According to the March 31, 2016, United States Computer Emergency Readiness Team (US-CERT) Ransomware and Recent Variants Alert, ransomware variants “Locky” and “Samas” are the culprits for recent healthcare incidents (Samas/Samsam/MSIL.B/C). Locky has infected computers in healthcare facilities and hospitals in the United States, New Zealand, and Germany. It is acquired through spam emails that have malicious Microsoft Office documents or compressed files attached (.rar, .zip). Samas is acquired through vulnerable webservers.
Although many types of ransomware can be traced to human error and lack of training, such as downloading or installing malicious files, the Samas ransomware targets a specific vulnerability in a type of business software known as JBOSS, and bypasses any human action. Samas, as detailed by Cisco Talos, exploits the software vulnerability in JBOSS using open source codes, such as the JexBoss testing and exploitation framework for JBOSS, to gain access and then spread the ransomware within the network. Cisco Talos has already seen that the ransomware attackers are testing the amount of money they can collect from affected entities. Cisco Talos has also released SNORT rules and ClamAV signatures to help entities detect Samas.
In addition to Cisco’s research team, Microsoft’s Malware Protection Center is also following the Samas ransomware infections and chronicling the changes and patterns of the attack. The guidance from the government and companies working in the cybersecurity space underscores the importance of making sure software is up-to-date and networks are protected.
US-CERT’s recent alert also provides the following preventive measures for individuals and organizations:
- Employ a data backup and recovery plan for all critical information. Perform and test regular backups to limit the impact of data or system loss and to expedite the recovery process. Ideally, this data should be kept on a separate device, and backups should be stored offline.
- Use application whitelisting to help prevent malicious software and unapproved programs from running. Application whitelisting is one of the best security strategies as it allows only specified programs to run, while blocking all others, including malicious software.

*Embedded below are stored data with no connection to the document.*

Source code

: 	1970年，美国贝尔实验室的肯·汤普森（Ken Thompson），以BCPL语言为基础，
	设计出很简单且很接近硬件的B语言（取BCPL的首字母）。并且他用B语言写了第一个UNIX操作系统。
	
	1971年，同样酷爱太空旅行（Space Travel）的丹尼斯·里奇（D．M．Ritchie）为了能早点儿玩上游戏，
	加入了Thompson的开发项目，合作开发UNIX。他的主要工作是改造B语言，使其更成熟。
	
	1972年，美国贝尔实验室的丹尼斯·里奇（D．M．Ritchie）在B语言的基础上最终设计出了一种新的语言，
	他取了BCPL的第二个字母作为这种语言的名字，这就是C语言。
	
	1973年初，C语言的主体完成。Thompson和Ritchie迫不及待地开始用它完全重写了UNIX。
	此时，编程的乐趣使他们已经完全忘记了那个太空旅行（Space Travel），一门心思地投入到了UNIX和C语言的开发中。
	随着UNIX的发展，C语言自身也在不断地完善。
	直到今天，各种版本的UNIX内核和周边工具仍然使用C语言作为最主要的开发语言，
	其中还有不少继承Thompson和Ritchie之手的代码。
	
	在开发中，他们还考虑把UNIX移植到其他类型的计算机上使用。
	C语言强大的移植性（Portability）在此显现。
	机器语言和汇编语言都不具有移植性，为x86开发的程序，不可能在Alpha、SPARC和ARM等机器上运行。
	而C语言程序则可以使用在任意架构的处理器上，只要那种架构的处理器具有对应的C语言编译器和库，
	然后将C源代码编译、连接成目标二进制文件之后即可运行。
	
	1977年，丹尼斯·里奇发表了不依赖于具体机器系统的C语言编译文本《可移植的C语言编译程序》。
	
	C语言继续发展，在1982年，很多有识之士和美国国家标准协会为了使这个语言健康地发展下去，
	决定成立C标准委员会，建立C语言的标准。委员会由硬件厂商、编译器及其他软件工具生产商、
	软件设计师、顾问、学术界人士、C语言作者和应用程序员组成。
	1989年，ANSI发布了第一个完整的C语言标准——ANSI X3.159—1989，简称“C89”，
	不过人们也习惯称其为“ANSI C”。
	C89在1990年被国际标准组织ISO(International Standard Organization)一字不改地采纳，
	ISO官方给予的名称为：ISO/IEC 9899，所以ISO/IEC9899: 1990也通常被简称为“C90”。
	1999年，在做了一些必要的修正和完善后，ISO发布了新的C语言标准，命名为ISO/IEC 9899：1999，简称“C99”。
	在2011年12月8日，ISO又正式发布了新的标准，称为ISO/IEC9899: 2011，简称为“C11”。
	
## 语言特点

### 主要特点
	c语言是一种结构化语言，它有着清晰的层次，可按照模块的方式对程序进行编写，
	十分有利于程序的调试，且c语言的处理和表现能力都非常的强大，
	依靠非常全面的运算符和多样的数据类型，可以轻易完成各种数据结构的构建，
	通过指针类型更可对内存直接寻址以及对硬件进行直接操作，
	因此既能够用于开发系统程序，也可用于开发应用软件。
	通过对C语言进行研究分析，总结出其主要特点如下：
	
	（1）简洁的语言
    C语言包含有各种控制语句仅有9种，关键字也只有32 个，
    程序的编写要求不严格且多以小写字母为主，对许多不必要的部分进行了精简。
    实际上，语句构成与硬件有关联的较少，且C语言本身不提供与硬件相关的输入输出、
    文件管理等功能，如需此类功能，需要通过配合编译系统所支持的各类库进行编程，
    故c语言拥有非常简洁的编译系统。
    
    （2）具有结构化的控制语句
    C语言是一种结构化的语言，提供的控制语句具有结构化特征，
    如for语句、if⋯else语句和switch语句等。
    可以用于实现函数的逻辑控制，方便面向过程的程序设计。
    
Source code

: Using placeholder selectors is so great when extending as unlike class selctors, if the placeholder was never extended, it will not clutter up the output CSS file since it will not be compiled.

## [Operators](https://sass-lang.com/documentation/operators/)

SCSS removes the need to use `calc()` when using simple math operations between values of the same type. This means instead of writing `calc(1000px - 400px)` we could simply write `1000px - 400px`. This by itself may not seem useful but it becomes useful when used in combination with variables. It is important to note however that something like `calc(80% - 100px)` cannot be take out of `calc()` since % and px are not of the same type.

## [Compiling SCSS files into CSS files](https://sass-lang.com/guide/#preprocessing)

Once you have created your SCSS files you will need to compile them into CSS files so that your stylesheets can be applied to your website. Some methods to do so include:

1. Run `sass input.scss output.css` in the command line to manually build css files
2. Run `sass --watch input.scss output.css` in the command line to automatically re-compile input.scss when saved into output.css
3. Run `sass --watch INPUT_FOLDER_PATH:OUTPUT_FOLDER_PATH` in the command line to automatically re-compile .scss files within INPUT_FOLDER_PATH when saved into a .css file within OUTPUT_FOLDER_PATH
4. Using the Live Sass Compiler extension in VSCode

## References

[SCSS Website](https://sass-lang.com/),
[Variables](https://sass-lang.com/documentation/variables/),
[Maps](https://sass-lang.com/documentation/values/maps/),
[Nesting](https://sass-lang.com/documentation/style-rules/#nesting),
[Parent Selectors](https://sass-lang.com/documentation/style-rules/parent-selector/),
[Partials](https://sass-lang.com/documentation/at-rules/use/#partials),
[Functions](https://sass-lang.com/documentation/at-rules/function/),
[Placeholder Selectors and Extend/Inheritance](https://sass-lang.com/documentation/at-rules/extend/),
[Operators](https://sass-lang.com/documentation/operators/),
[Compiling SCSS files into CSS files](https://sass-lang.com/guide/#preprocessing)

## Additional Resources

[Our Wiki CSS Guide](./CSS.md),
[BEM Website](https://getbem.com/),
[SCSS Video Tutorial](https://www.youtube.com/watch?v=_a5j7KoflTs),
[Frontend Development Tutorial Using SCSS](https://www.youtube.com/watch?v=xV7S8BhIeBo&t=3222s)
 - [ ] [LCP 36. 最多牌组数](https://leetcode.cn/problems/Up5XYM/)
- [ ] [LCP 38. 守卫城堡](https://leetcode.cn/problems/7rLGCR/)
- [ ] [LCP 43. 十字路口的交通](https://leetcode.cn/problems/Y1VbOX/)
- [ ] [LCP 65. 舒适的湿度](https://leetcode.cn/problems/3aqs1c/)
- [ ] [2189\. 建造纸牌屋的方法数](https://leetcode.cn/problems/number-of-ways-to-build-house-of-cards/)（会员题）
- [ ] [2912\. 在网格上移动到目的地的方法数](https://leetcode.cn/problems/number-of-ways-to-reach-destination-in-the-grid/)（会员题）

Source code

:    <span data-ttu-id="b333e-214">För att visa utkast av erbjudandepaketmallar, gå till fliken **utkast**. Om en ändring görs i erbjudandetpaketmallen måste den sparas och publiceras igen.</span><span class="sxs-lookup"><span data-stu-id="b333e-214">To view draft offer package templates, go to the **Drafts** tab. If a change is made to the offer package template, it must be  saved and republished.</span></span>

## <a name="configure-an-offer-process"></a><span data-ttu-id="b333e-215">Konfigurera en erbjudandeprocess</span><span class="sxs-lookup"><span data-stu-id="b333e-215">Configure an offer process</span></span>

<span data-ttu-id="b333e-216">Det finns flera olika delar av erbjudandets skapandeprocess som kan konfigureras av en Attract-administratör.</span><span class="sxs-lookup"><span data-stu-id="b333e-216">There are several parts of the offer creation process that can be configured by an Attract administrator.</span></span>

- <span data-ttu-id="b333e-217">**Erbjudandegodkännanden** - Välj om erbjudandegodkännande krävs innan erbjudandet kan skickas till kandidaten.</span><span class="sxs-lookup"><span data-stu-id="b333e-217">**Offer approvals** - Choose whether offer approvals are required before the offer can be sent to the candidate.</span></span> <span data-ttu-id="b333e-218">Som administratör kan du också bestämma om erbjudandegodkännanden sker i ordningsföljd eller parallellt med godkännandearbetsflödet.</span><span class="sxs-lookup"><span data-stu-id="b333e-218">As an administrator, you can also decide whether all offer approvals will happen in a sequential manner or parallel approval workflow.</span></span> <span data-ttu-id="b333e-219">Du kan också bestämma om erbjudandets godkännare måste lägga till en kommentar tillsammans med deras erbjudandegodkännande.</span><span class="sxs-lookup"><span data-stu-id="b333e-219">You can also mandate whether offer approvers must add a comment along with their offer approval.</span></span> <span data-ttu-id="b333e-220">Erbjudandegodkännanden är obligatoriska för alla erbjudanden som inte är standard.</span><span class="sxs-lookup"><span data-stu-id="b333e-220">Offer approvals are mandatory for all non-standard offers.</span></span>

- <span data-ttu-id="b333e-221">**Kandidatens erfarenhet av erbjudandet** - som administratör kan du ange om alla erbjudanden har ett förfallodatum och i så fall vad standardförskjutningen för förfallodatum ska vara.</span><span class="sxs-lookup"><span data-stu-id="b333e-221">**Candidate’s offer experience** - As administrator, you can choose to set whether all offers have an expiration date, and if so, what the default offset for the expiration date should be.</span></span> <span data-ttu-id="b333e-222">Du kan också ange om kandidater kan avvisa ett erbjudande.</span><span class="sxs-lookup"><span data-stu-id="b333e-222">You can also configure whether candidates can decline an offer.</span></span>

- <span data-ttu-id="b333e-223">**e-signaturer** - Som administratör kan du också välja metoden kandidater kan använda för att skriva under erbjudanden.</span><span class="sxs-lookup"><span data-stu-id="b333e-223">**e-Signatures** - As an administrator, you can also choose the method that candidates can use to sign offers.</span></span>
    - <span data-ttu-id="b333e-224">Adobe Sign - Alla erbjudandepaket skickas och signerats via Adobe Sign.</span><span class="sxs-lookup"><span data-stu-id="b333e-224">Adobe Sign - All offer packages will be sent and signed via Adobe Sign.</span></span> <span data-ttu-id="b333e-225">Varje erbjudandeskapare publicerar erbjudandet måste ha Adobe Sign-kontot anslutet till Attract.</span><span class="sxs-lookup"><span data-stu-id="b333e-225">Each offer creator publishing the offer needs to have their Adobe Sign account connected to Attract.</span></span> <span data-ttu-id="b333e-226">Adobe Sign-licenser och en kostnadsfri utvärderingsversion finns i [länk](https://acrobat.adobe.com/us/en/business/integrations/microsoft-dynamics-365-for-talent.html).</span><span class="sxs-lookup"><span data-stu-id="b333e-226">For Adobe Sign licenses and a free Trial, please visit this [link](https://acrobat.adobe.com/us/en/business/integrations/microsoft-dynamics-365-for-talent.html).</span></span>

- Keep your operating system and software up-to-date with the latest patches. Vulnerable applications and operating systems are the target of most attacks. Ensuring these are patched with the latest updates greatly reduces the number of exploitable entry points available to an attacker.
- Maintain up-to-date anti-virus software, and scan all software downloaded from the internet prior to executing.
- Restrict users’ ability (permissions) to install and run unwanted software applications, and apply the principle of “Least Privilege” to all systems and services. Restricting these privileges may prevent malware from running or limit its capability to spread through the network.
- Avoid enabling macros from email attachments. If a user opens the attachment and enables macros, embedded code will execute the malware on the machine. For enterprises or organizations, it may be best to block email messages with attachments from suspicious sources.